**RECORDS FOR THE TASK**
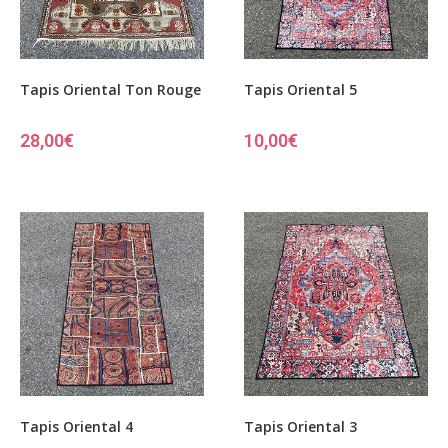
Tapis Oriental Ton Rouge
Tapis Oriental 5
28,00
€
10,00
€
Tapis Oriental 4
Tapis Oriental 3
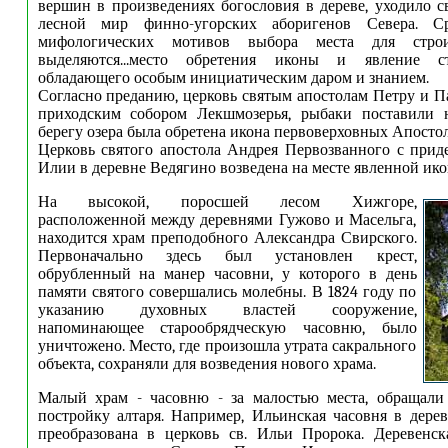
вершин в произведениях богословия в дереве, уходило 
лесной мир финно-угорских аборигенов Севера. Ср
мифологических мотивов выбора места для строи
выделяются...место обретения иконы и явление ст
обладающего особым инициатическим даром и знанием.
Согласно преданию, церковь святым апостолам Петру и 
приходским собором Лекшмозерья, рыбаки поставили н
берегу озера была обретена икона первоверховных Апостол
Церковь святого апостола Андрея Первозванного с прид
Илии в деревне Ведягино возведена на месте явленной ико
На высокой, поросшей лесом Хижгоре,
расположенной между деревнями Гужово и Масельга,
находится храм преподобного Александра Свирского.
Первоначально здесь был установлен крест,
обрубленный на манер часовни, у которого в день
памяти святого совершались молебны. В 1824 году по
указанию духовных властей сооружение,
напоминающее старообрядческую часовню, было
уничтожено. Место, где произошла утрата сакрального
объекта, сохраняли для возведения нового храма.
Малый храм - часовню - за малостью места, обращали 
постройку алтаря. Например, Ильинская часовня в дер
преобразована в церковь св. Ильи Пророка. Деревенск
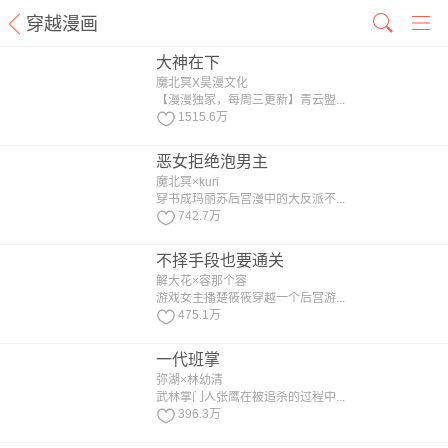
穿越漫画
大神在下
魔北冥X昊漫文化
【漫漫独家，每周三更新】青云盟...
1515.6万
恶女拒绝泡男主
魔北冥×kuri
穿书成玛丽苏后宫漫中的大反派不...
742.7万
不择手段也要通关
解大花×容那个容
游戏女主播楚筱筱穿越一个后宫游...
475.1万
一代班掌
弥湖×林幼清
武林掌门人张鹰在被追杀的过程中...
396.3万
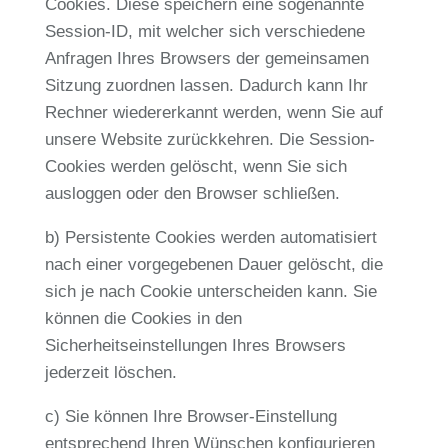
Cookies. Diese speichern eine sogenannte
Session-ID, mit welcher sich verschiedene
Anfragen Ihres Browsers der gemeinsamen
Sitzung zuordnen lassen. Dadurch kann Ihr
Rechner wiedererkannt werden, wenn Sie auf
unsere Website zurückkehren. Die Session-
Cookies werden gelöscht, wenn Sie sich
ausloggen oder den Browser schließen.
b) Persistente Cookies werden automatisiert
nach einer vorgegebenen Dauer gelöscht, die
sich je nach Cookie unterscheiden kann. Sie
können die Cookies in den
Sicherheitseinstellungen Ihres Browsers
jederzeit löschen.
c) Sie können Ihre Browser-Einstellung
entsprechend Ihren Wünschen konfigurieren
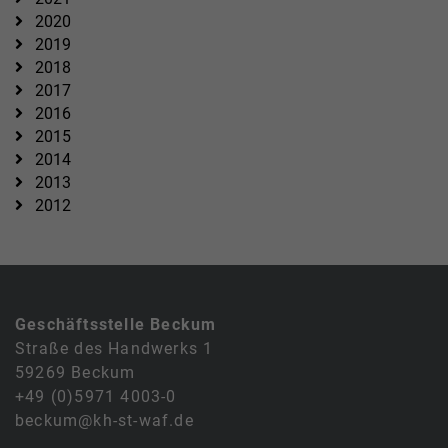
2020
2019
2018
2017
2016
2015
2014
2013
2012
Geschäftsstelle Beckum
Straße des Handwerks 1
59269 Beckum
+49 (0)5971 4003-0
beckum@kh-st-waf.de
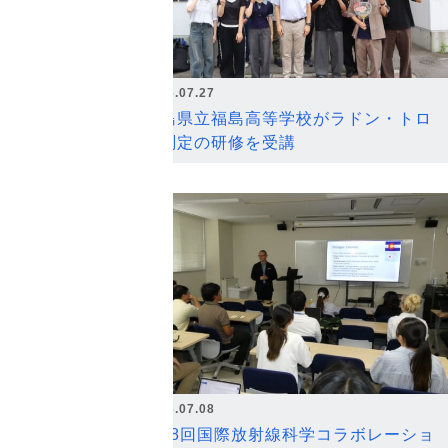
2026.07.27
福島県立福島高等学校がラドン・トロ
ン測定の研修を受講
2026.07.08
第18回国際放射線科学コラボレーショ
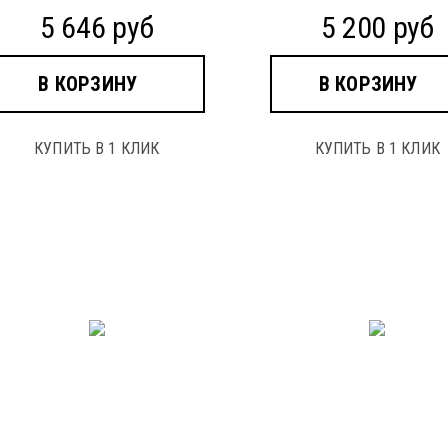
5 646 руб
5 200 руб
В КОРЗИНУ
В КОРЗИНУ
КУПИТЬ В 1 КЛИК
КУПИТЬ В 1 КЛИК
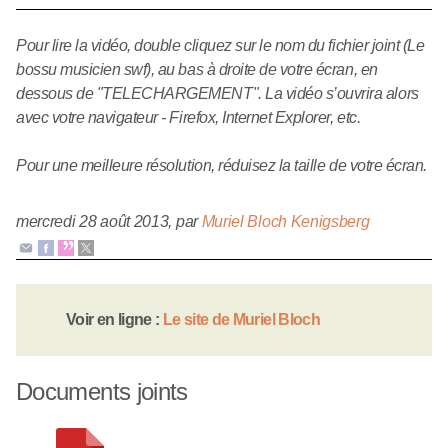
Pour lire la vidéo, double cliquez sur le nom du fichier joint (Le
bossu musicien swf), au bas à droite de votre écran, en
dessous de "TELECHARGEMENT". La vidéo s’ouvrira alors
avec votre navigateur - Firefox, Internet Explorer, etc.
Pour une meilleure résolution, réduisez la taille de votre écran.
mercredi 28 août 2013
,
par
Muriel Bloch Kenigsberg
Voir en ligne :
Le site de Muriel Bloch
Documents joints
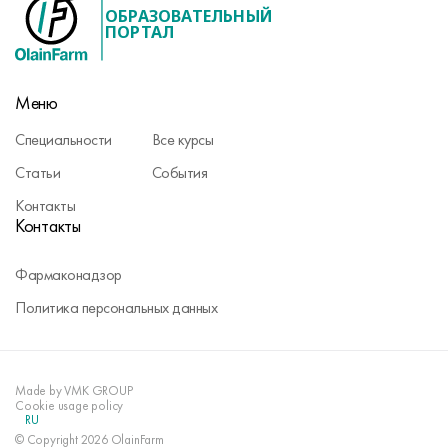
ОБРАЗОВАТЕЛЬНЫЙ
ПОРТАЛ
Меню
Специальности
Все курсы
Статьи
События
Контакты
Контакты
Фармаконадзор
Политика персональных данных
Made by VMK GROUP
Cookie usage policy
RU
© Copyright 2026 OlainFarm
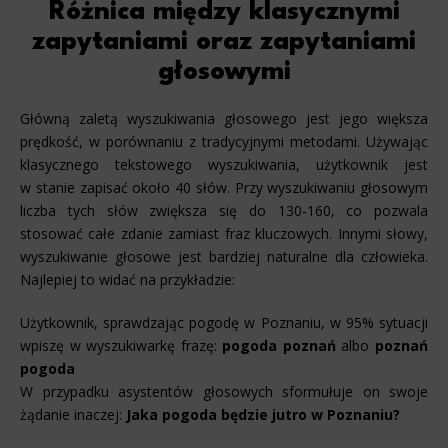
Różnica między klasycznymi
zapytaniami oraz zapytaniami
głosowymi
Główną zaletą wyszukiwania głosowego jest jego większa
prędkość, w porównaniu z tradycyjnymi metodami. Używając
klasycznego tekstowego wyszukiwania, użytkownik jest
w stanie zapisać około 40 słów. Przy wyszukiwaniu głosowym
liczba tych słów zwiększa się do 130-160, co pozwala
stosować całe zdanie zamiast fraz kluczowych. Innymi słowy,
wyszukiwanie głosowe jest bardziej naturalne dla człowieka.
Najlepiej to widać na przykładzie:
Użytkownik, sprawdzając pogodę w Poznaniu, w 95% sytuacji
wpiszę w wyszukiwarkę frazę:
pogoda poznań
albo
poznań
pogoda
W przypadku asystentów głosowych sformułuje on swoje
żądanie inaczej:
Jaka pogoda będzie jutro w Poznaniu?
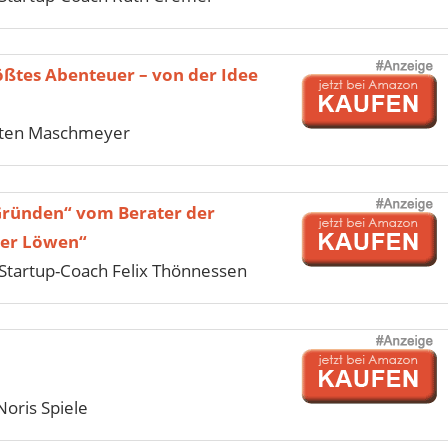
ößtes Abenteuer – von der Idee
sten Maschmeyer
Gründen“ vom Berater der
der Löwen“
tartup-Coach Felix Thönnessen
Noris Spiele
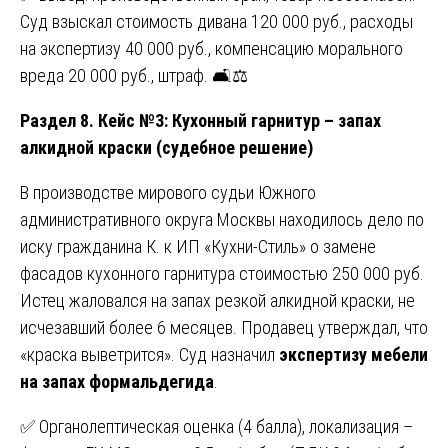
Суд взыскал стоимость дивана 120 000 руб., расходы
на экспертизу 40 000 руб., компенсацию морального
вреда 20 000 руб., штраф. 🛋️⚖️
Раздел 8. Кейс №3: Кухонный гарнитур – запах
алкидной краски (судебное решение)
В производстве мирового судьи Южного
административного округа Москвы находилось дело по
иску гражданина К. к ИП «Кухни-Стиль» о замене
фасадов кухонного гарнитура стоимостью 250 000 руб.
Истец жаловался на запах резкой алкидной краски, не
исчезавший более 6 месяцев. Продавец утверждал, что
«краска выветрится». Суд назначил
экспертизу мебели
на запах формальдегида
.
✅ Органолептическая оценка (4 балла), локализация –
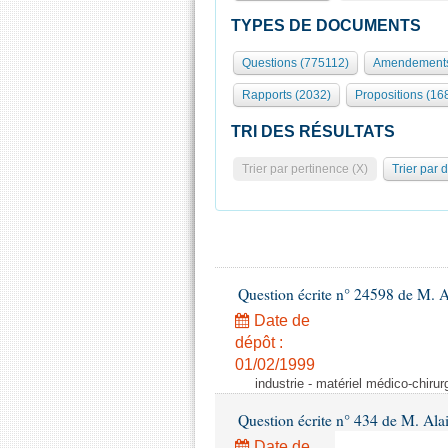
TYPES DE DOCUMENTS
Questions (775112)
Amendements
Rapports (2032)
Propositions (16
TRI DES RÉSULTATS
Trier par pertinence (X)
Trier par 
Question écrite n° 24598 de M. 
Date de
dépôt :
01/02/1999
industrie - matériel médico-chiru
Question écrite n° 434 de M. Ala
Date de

==

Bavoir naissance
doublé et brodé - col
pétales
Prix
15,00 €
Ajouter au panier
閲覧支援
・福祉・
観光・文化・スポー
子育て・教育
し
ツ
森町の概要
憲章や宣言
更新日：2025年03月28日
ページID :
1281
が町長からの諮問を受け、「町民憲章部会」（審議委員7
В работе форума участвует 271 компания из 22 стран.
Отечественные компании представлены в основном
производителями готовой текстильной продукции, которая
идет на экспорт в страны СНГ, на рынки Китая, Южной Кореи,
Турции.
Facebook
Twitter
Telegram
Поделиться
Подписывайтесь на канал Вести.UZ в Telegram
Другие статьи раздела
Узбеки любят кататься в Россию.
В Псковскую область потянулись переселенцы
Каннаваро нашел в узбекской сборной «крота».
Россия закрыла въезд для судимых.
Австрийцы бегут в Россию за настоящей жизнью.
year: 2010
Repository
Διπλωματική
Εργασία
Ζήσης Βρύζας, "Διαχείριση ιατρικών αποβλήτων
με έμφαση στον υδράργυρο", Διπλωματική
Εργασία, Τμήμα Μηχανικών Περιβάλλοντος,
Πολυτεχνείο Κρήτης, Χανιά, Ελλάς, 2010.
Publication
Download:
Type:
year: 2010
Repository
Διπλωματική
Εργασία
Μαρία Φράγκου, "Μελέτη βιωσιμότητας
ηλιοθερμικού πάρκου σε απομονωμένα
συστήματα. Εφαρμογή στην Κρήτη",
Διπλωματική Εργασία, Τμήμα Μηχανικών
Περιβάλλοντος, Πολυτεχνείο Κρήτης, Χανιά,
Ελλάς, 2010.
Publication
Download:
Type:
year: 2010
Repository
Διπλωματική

**JOB ITEM**
Among the records, find each line where the word "Browsers" occurs, and copy it.

**WORKED SOLUTION**
Anfragen Ihres Browsers der gemeinsamen
Sicherheitseinstellungen Ihres Browsers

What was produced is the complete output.